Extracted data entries
============
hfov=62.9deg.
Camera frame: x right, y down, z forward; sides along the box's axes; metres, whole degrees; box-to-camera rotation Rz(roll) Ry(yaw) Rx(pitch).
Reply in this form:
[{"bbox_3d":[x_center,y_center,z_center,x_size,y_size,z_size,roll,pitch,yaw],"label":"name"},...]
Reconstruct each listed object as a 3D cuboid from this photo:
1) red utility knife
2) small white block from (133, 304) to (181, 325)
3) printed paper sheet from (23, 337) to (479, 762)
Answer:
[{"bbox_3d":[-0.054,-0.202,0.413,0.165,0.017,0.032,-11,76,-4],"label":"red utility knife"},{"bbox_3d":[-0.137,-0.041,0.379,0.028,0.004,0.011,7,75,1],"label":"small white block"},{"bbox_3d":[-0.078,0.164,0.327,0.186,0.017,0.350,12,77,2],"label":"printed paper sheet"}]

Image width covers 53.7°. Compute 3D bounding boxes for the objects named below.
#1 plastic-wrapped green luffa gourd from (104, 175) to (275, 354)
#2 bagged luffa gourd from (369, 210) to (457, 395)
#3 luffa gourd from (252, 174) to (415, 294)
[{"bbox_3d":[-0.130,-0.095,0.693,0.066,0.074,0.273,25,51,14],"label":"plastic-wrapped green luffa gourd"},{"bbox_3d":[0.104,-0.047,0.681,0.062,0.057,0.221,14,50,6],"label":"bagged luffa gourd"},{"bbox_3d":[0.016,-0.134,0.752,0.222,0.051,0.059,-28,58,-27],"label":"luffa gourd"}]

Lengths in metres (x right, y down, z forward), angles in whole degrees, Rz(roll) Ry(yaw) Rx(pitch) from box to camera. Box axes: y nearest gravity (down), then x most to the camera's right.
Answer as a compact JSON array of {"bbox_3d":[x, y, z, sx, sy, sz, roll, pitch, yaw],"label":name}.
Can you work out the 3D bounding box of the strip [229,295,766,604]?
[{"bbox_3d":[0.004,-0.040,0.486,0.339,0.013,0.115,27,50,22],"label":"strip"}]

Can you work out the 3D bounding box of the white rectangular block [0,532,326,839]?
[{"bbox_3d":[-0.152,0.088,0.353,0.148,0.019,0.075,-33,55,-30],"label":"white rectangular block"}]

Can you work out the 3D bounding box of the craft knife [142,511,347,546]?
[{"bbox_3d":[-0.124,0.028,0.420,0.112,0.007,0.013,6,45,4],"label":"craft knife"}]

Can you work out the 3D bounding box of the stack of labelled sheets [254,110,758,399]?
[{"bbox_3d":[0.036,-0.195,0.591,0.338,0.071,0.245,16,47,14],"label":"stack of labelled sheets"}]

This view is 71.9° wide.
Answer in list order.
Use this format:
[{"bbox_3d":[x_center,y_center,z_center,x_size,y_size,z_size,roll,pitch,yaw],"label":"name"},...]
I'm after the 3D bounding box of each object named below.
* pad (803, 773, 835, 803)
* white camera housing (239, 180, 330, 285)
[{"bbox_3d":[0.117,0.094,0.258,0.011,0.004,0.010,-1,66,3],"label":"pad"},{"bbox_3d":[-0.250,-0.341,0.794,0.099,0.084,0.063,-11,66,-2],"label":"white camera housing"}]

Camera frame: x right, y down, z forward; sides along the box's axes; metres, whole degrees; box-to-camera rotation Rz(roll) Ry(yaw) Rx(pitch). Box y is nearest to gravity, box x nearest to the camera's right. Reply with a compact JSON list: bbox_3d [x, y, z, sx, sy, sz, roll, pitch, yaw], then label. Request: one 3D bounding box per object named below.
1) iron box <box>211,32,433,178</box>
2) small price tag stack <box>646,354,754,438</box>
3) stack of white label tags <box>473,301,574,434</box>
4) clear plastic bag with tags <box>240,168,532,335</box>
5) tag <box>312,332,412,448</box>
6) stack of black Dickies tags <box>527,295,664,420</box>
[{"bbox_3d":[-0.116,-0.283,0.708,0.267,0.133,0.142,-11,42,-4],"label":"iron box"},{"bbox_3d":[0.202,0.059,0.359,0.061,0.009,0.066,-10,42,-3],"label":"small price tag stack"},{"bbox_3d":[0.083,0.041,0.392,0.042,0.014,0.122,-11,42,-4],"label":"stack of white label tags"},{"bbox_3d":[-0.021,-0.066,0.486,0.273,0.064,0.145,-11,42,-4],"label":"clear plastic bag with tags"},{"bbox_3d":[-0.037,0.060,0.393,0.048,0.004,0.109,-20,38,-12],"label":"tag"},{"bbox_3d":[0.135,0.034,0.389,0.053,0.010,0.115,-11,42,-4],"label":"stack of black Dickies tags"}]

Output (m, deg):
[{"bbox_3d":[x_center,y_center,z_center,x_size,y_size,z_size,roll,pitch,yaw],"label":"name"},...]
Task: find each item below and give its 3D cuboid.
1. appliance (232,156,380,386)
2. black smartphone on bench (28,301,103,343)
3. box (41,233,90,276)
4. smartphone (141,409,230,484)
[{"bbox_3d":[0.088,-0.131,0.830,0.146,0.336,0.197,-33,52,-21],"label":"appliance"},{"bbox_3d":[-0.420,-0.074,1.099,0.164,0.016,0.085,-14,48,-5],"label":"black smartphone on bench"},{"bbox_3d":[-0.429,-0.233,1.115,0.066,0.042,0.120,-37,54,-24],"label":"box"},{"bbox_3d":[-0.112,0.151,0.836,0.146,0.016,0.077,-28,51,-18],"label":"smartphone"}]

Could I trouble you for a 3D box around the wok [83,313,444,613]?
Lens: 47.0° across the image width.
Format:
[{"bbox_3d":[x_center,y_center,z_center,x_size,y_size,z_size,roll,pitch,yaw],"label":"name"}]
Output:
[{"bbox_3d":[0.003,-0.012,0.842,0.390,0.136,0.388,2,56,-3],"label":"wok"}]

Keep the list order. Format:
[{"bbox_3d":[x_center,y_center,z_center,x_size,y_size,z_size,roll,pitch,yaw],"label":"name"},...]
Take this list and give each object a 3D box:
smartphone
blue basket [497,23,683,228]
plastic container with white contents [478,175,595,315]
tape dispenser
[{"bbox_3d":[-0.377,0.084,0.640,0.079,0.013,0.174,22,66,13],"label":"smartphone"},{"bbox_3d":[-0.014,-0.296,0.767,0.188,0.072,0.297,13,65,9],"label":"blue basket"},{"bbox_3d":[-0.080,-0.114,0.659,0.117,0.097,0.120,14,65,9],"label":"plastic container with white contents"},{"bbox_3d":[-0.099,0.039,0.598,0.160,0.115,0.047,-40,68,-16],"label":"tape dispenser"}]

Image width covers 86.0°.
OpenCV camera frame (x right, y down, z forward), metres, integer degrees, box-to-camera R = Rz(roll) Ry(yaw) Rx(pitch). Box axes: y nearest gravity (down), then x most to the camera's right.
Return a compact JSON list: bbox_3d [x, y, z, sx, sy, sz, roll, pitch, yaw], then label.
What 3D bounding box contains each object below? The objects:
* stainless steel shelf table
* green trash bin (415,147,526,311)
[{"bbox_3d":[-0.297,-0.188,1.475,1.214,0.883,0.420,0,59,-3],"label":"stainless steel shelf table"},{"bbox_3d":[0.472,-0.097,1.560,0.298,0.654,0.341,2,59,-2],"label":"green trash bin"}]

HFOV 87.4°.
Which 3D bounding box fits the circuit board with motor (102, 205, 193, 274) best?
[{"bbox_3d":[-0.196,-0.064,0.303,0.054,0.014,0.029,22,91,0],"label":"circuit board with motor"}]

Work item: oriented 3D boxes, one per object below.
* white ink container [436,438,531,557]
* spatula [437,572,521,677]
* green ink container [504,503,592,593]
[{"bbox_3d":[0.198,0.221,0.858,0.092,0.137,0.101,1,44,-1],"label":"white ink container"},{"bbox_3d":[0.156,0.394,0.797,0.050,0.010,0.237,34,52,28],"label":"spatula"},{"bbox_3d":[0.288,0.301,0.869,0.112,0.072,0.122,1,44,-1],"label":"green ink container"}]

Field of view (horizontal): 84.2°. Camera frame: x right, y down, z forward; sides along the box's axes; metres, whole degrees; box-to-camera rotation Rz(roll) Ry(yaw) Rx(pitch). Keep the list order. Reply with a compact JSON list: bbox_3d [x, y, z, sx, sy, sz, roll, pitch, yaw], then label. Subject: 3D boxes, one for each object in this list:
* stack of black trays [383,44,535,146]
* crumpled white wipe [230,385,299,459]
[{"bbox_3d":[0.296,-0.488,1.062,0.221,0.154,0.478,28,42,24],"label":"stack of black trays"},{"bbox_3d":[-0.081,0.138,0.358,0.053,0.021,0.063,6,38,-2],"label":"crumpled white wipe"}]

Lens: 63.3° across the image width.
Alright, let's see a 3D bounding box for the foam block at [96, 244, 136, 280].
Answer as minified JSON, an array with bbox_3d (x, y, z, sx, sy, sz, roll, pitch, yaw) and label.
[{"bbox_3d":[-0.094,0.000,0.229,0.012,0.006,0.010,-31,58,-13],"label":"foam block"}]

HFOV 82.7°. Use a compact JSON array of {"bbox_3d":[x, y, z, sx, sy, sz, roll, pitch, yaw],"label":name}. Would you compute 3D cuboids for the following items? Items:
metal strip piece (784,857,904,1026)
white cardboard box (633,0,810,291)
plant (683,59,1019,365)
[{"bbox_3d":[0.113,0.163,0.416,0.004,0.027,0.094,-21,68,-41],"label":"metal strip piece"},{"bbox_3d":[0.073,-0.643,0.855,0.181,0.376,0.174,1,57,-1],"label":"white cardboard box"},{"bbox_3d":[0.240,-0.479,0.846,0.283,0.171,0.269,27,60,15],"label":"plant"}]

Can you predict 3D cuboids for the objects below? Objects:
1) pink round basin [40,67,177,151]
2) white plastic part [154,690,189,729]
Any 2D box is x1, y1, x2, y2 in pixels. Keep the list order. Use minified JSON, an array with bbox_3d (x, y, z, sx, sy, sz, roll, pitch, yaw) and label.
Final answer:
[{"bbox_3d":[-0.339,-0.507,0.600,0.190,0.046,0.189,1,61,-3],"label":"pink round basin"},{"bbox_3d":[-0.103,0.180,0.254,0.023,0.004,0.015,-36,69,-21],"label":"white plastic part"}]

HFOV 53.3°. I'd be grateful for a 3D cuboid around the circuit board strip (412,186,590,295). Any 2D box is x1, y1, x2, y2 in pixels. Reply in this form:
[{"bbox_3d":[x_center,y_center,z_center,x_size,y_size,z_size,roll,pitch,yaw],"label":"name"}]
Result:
============
▸ **Problem details**: Return the span of lines in the data above that opens at the line with "Image width covers 53.7°." and closes at the line with "#2 bagged luffa", exactly, ends included, nothing else.

▸ **Finished task**:
Image width covers 53.7°. Compute 3D bounding boxes for the objects named below.
#1 plastic-wrapped green luffa gourd from (104, 175) to (275, 354)
#2 bagged luffa gourd from (369, 210) to (457, 395)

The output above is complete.